### WORK REQUEST
Rewrite the material below, replacing every "SHIBATA Hiroshi" with "Hiroshi SHIBATA" and leaving everything else unchanged.

---

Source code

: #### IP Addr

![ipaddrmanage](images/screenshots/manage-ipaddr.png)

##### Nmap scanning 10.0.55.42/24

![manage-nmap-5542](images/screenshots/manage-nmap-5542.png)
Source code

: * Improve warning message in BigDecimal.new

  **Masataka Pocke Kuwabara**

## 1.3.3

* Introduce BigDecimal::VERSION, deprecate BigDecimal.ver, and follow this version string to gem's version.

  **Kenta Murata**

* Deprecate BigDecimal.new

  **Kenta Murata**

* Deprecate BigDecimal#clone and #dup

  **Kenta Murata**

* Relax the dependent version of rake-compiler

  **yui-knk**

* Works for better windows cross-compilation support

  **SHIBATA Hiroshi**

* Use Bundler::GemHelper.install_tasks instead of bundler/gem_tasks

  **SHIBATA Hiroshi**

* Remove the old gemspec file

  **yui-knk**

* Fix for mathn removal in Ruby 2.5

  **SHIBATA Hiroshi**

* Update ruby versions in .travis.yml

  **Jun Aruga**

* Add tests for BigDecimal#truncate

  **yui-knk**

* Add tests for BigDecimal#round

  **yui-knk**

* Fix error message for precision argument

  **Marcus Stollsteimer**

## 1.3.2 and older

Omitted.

---

### RESULT OF THE TASK
Source code

: #### IP Addr

![ipaddrmanage](images/screenshots/manage-ipaddr.png)

##### Nmap scanning 10.0.55.42/24

![manage-nmap-5542](images/screenshots/manage-nmap-5542.png)
Source code

: * Improve warning message in BigDecimal.new

  **Masataka Pocke Kuwabara**

## 1.3.3

* Introduce BigDecimal::VERSION, deprecate BigDecimal.ver, and follow this version string to gem's version.

  **Kenta Murata**

* Deprecate BigDecimal.new

  **Kenta Murata**

* Deprecate BigDecimal#clone and #dup

  **Kenta Murata**

* Relax the dependent version of rake-compiler

  **yui-knk**

* Works for better windows cross-compilation support

  **Hiroshi SHIBATA**

* Use Bundler::GemHelper.install_tasks instead of bundler/gem_tasks

  **Hiroshi SHIBATA**

* Remove the old gemspec file

  **yui-knk**

* Fix for mathn removal in Ruby 2.5

  **Hiroshi SHIBATA**

* Update ruby versions in .travis.yml

  **Jun Aruga**

* Add tests for BigDecimal#truncate

  **yui-knk**

* Add tests for BigDecimal#round

  **yui-knk**

* Fix error message for precision argument

  **Marcus Stollsteimer**

## 1.3.2 and older

Omitted.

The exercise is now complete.